There is now increasing acceptance of the idea that it is likely that all human disease is the result of the interaction between the genetic susceptibility to disease and environmental exposures during the course of life. It is important to study gene-environment interactions for several reasons. One is the expectation that it will improve our understanding of the etiology of specific diseases. Second, we might be able to identify populations that are at high risk due to their possessing higher frequencies of genotypes that denote susceptibility to the disease in question. We might also be able to identify modifiable risk factors in the form of environmental exposures. Finally, there is the underlying goal of being able to prevent disease through improved understanding of the risk factors that are involved and the knowledge of the underlying disease mechanisms.

Before we discuss what an interaction is—particularly an interaction between a gene and some environmental exposure—we need some background thinking about what an effect of a genetic factor is and how we should conceptualize the environment. Genetic variation in human populations fits the label given to it by some as the ‘ultimate public health problem.’ With the ever mounting discoveries of disease-related genetic variation and the identification of specific genes related to disease, the statement that everyone is at genetic risk for some disease has become an acceptable assessment. In genetic epidemiology, the search for disease-associated genes has been continuing for many years, first through family studies and later through specific analyses involving estimation of heritability and segregation and linkage analysis. More recently, the focus has been on largescale association studies in populations.
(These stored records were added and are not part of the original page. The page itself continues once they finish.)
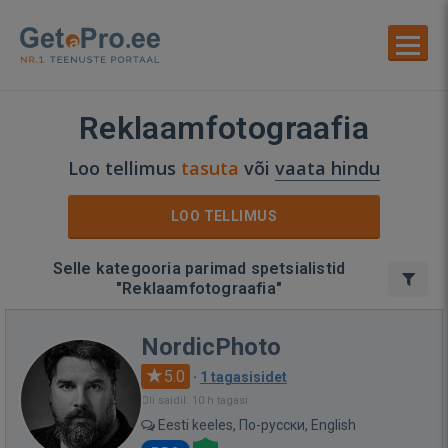
Reklaamfotograafia
Loo tellimus
tasuta
või
vaata hindu
LOO TELLIMUS
Selle kategooria parimad spetsialistid
"Reklaamfotograafia"
NordicPhoto
5.0
·
1 tagasisidet
Oli saidil: 10 h tagasi
Eesti keeles, По-русски, English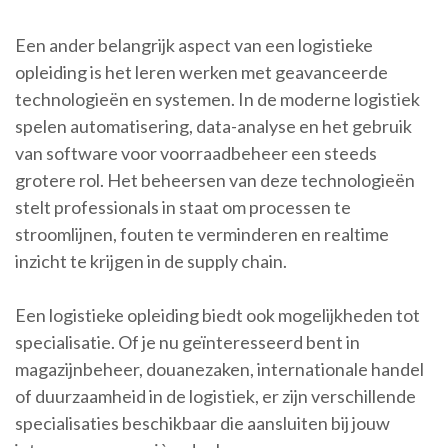
Een ander belangrijk aspect van een logistieke
opleiding is het leren werken met geavanceerde
technologieën en systemen. In de moderne logistiek
spelen automatisering, data-analyse en het gebruik
van software voor voorraadbeheer een steeds
grotere rol. Het beheersen van deze technologieën
stelt professionals in staat om processen te
stroomlijnen, fouten te verminderen en realtime
inzicht te krijgen in de supply chain.
Een logistieke opleiding biedt ook mogelijkheden tot
specialisatie. Of je nu geïnteresseerd bent in
magazijnbeheer, douanezaken, internationale handel
of duurzaamheid in de logistiek, er zijn verschillende
specialisaties beschikbaar die aansluiten bij jouw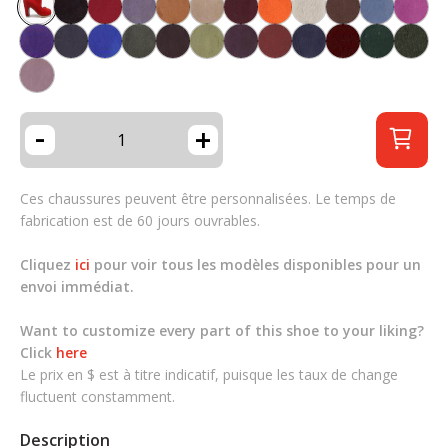
-
+
Ces chaussures peuvent être personnalisées. Le temps de
fabrication est de 60 jours ouvrables.
Cliquez
ici
pour voir tous les modèles disponibles pour un
envoi immédiat.
Want to customize every part of this shoe to your liking?
Click
here
Le prix en $ est à titre indicatif, puisque les taux de change
fluctuent constamment.
Description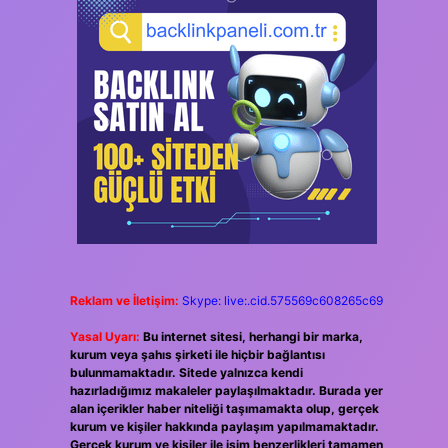
Reklam ve İletişim:
Skype: live:.cid.575569c608265c69
Yasal Uyarı:
Bu internet sitesi, herhangi bir marka,
kurum veya şahıs şirketi ile hiçbir bağlantısı
bulunmamaktadır. Sitede yalnızca kendi
hazırladığımız makaleler paylaşılmaktadır. Burada yer
alan içerikler haber niteliği taşımamakta olup, gerçek
kurum ve kişiler hakkında paylaşım yapılmamaktadır.
Gerçek kurum ve kişiler ile isim benzerlikleri tamamen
In research on the genetics of human diseases, one might ask what are the measurements for the genotype or, for that matter, for the genes that might increase one's risk of a disease. Family history, that is, the presence or absence of a family history for a disease in question, is one measure of genotype. However, it is crude at best and susceptible to the misclassification of significant proportions of individuals in an analysis. If a phenotype has been adequately described and the specific features of the disease are well known and easily observed and measured, then the specific phenotype for the presence of the disease may be indicative of an underlying gene or complex of genes for that disease. But phenotypic descriptions of diseases are subject to analytical problems, especially where those diseases are heterogeneous in their expression or represent a spectrum of disorders, such as autism. In such cases, the so-called behavioral phenotype becomes extremely important in studies of the genetic factors in the disease entity in question.